There is a strange custom in contemporary theatre which ranks the political as of greater consequence than the examination of the human heart in conflict with itself. Truth is timeless, it has no accent and is beyond class and is as easily found in Moliere’??s court and Chekov’??s dying estates, in Rattigan’??s drawing rooms as in Gorky’??s lower depths. It lies in the interior and Gray was always on his way to the interior. The exterior was ever only the frame. His plays have little to say about the politics of the day. Arthur Miller shrewdly noted that before a play is -?? ‘??it is a kind of psychic journalism’, a mirror of its hour – and this reflection of contemporary feeling is precisely what makes many plays irrelevant to later times. What finally survives, when anything does, are archetypal characters and relationships which can be transferred to the new period.
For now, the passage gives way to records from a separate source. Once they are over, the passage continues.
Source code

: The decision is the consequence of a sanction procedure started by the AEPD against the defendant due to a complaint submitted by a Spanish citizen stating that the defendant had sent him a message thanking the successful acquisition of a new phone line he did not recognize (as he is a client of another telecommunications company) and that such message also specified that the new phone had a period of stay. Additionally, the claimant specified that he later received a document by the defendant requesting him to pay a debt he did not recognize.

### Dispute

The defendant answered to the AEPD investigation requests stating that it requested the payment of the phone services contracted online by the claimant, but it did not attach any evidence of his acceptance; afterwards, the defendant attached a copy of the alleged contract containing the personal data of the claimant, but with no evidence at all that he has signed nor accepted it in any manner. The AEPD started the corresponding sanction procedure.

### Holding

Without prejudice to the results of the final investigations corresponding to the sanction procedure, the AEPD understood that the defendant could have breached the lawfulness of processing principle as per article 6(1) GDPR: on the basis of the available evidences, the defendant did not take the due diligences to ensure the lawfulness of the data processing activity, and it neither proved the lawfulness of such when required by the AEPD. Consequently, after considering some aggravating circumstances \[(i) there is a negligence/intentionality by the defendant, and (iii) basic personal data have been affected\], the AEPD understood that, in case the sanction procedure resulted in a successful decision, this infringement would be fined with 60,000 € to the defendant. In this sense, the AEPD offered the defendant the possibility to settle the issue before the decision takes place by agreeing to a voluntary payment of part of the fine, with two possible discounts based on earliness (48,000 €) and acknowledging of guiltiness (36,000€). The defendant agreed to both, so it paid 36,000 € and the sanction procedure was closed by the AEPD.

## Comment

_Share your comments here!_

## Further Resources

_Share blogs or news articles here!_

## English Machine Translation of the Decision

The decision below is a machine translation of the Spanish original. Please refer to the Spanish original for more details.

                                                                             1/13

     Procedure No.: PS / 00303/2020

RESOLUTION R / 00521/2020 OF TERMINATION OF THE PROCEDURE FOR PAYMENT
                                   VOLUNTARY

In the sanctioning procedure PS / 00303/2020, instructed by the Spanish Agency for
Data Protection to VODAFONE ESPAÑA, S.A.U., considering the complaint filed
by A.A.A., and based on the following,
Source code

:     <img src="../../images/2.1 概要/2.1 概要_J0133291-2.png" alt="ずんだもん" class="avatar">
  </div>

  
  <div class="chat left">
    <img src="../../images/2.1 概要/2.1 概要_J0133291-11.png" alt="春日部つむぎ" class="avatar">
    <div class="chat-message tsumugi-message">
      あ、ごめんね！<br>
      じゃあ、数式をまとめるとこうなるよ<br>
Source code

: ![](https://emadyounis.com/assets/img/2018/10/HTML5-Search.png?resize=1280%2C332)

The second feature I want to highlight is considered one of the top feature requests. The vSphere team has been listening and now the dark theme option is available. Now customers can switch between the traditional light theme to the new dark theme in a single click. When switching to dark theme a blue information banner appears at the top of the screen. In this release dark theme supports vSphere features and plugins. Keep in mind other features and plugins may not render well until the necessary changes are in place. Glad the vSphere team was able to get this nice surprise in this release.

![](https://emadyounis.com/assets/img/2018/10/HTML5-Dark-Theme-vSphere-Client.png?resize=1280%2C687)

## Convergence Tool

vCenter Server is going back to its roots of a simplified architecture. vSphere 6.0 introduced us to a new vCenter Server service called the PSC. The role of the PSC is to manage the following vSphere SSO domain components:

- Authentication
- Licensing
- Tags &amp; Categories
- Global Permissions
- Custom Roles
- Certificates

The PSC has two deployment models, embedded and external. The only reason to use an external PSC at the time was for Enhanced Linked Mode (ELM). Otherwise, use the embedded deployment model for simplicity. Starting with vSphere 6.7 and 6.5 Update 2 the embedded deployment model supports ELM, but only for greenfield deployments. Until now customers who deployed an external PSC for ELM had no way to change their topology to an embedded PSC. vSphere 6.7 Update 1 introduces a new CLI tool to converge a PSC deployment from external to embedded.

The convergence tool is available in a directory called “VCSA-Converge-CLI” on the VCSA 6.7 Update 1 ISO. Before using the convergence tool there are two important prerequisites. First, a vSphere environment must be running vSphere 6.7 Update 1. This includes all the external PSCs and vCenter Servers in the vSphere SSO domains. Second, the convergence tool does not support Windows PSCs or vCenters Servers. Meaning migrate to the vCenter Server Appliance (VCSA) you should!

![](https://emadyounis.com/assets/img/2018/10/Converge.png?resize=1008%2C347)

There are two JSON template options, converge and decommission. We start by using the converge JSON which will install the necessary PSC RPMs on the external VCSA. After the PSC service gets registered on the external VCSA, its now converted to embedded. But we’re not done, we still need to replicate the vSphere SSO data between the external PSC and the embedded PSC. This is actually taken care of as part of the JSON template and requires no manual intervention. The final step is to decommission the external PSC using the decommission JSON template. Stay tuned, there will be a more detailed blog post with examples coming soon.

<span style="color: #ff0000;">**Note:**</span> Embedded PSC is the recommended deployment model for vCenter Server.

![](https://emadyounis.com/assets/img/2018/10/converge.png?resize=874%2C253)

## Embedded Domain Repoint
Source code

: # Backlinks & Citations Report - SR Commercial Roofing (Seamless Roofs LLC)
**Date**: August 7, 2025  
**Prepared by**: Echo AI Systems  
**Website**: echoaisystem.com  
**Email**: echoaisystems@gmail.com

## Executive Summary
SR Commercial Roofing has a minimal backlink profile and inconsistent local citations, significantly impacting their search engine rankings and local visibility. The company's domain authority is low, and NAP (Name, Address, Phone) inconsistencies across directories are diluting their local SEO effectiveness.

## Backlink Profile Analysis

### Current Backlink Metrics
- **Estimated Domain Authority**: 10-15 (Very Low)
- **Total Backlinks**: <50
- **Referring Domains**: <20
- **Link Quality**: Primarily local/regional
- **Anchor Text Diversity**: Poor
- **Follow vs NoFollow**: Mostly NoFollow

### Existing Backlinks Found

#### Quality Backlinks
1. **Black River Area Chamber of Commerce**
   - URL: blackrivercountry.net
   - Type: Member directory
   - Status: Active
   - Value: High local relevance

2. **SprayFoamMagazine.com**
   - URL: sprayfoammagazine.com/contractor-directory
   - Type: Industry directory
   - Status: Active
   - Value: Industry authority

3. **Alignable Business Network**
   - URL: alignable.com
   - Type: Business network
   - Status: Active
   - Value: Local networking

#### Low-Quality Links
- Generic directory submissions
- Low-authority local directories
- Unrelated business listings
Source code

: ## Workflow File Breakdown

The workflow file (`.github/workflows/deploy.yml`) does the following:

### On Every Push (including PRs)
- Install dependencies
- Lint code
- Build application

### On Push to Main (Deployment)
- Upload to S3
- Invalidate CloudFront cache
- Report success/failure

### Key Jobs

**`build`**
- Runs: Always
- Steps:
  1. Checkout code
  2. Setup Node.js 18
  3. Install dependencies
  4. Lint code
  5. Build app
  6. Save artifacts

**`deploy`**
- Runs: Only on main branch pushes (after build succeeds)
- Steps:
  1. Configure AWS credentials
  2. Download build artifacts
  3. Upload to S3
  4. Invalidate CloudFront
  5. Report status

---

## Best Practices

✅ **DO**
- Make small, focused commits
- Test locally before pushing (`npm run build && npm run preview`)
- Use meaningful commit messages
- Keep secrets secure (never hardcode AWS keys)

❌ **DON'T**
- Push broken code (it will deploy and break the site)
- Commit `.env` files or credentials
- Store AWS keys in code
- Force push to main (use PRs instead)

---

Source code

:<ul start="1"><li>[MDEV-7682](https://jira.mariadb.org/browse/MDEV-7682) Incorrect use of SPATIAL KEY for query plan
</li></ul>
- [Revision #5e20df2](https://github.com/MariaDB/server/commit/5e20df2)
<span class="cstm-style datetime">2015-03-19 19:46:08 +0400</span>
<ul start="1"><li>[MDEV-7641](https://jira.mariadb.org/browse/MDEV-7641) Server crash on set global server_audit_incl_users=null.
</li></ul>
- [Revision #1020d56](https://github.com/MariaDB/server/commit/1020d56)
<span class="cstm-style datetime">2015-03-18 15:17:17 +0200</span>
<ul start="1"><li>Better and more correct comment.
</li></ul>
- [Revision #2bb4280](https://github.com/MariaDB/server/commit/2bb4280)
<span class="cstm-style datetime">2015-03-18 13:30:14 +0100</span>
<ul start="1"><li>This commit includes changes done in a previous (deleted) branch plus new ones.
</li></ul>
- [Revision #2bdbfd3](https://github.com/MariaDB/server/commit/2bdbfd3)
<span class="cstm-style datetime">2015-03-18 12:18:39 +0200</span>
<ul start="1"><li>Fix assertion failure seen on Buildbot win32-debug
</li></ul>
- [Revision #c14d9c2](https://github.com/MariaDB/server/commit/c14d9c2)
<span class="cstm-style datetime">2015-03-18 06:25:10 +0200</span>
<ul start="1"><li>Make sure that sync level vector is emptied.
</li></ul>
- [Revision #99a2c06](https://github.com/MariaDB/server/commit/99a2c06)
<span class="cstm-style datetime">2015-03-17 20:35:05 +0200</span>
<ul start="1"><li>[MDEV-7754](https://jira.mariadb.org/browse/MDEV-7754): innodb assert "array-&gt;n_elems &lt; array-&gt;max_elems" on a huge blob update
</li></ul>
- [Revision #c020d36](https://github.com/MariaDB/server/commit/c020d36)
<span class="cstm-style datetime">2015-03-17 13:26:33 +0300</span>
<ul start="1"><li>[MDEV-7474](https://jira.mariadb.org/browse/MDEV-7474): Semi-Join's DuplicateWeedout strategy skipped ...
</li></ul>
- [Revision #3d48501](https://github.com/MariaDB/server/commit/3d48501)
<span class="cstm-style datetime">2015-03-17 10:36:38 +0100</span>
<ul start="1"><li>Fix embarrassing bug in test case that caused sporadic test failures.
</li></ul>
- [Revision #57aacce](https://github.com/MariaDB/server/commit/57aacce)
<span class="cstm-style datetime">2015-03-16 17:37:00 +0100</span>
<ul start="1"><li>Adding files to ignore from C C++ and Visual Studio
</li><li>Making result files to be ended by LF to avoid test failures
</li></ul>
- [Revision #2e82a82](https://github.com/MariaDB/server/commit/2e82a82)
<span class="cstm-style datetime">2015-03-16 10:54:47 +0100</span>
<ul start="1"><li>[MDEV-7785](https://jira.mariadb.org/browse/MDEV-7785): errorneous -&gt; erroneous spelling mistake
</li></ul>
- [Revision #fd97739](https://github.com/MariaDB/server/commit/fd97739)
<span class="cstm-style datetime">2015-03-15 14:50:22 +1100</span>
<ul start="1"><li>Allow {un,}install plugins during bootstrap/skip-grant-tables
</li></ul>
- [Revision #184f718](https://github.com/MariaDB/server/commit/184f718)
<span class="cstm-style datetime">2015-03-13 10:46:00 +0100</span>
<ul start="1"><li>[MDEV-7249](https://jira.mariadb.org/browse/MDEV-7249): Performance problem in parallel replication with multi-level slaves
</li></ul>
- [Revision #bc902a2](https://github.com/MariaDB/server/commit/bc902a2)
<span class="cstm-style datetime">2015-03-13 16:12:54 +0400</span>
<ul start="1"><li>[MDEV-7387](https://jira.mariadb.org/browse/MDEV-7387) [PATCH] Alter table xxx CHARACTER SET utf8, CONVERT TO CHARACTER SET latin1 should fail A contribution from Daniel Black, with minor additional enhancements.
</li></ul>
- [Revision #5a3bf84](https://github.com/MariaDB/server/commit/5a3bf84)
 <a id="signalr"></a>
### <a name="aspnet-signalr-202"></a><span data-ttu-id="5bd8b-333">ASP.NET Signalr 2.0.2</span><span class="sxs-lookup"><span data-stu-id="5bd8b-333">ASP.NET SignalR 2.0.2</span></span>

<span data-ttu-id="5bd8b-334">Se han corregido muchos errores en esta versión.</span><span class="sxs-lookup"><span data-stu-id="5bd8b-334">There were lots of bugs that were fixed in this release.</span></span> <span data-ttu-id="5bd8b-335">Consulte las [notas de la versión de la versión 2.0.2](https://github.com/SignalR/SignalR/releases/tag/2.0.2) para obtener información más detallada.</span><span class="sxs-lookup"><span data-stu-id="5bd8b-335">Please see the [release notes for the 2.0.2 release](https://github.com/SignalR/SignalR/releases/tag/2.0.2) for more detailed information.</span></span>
Simon Gray left us a gallery of such characters to see us through life. Their vibrant nature, their thrilling command of language to torment, to seduce, to manipulate, will forever attract our best actors. Indeed few playwrights can number performances from so many artists whom one can truly describe as great. Nor can many boast that much of their work directed with such exquisite precision and celebration by one of theatre’??s seminal figures -?? fellow playwright and Nobel Laureate Harold Pinter: ‘Life in the theatre has not brought me anything more rewarding than directing Simon Gray’??s plays.’